Judul: Girls in The Dark
Penulis: Akiyoshi Rikako
Penerbit: Haru
Terbit: 2015
Tebal: 289 halaman
ISBN:978-602-7742-31-4

Girls in The Dark bercerita tentang tragedi yang terjadi di sebuah kelompok sastra. Siapa sangka, kelompok yang dianggap sangat bergengsi di sekolah ini ternyata banyak menyimpan misteri. Semuanya berawal dari kematian ketua klub ini, Shiraisi Itsumi. Shiraisi Itsumi ditemukan meninggal terjatuh dari gedung sekolah dengan membawa bunga lily of the valley. Semua mengira bahwa Itsumi meninggal karena bunuh diri, namun keberadaan bunga lily itu meyakinkan masing-masing anggota klub bahwa Itsumi mati karena dibunuh.

Satu minggu setelah tragedi itu, kelompok sastra mengadakan pertemuan untuk mengenang kematian Itsumi. Enam anggota kelompok yang tersisa akan mengenang itsumi dengan cerita pendek yang mereka buat. Cerita pendek tentang siapa yang kira-kira membunuh Itsumi diantara anggota klub sastra tersebut.

Namun, siapa sangka masing-masing melontarkan tuduhan kepada satu sama lain.

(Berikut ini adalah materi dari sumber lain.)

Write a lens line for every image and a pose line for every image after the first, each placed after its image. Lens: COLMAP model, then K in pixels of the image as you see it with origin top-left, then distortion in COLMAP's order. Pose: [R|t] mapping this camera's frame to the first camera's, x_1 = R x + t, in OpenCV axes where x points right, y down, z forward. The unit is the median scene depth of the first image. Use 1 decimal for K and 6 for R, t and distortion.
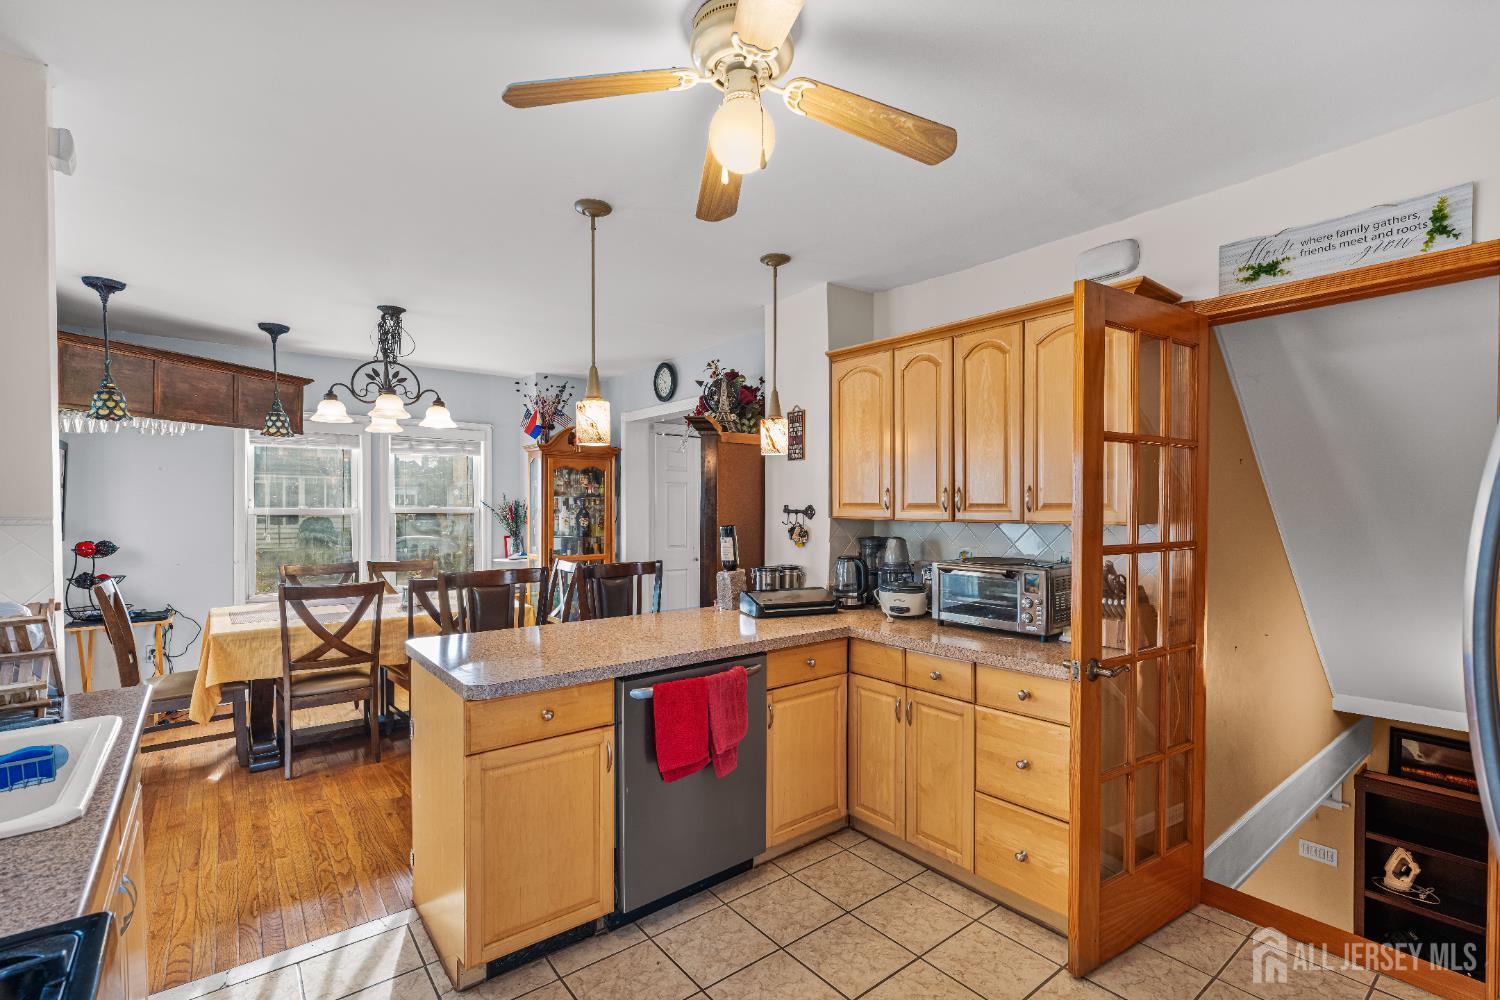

Dan di malam itu, tidak hanya persepsi masing-masing yang diutarakan. Masa lalu kelam dari masing-masing anggota pun terungkap. Semua anggota klub sastra memiliki rahasia yang hanya Shiraisi Itsumi ketahui, dan itulah alasan mengapa mereka bergabung dalam klub sastra itu. Semuanya memiliki dendam dan ambisi.

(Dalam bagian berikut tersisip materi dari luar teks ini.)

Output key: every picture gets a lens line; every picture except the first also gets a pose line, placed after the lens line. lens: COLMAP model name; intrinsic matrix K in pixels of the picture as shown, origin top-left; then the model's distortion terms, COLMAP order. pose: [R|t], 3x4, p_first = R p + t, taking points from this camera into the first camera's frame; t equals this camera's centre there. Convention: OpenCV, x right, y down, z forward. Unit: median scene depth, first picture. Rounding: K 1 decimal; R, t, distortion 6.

Lalu siapa yang sebenarnya membunuh Itsumi, dan apa pula arti dari bunga liliy of the valley yang dibawanya? Rasanya tidak pantas bila akhir cerita ini dicantumkan dalam tulisan ini. Sudah menjadi ciri bagi Akiyoshi Rikako untuk membuat akhir yang tak terduga, sebuah twist yang tidak akan pernah dipikirkan pembacanya.

Namun, ada kalanya saat mebaca satu persatu cerita yang dibacakan masing-masing anggota membuat bosan. Terlebih ketika cerita dari orang pertama memiliki pola yang sama dengan cerita orang kedua sampai orang keenam. Yah, meskipun pada bagian ini justru merupakan bagian penting yang mengungkap rahasia masing-masing anggota klub.

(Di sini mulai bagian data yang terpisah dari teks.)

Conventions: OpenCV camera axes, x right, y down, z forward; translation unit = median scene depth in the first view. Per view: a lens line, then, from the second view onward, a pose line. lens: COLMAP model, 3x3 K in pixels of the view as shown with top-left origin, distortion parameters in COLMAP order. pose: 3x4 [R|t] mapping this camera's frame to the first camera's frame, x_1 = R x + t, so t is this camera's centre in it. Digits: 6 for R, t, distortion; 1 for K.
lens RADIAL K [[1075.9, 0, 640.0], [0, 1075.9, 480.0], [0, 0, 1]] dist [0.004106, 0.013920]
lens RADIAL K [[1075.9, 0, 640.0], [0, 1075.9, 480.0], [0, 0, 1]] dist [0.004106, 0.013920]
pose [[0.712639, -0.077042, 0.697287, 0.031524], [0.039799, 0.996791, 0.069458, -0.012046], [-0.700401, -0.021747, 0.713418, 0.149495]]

Secara keseluruhan, Girls in The Dark ini cukup menyenangkan untuk dibaca. Bahasa tutur yang enak untuk dibaca serta cerita yang cukup menegangkan dari halaman pertama, memberi poin menarik tersendiri. Dan seperti ciri Akiyoshi Rikako, ending-nya pun sangat tak terduga, sehingga mampu membuat pembaca terdiam. Saya rasa itulah kelebihan sang penulis yang merupakan lulusan dari Universitas Waseda, salah satu universitas paling bergengsi di Jepang.

Di negara asalnya, novel Girls in The Dark ini memang sangat populer. Kabar menyenangkannya, di tahun 2017 ini film adaptasi dari novel ini akan segera diputar di bioskop. Hal ini membuktikan bahwa selain cerdas dalam menyusun alur cerita, Akiyoshi Rikako juga mampu mengetahui selera pembaca di Jepang.

Jadi, tertarik untuk membaca karya-karya dari Asia Timur? Saran saya, kalian bisa memulai dengan bacasaja Girls in The Dark!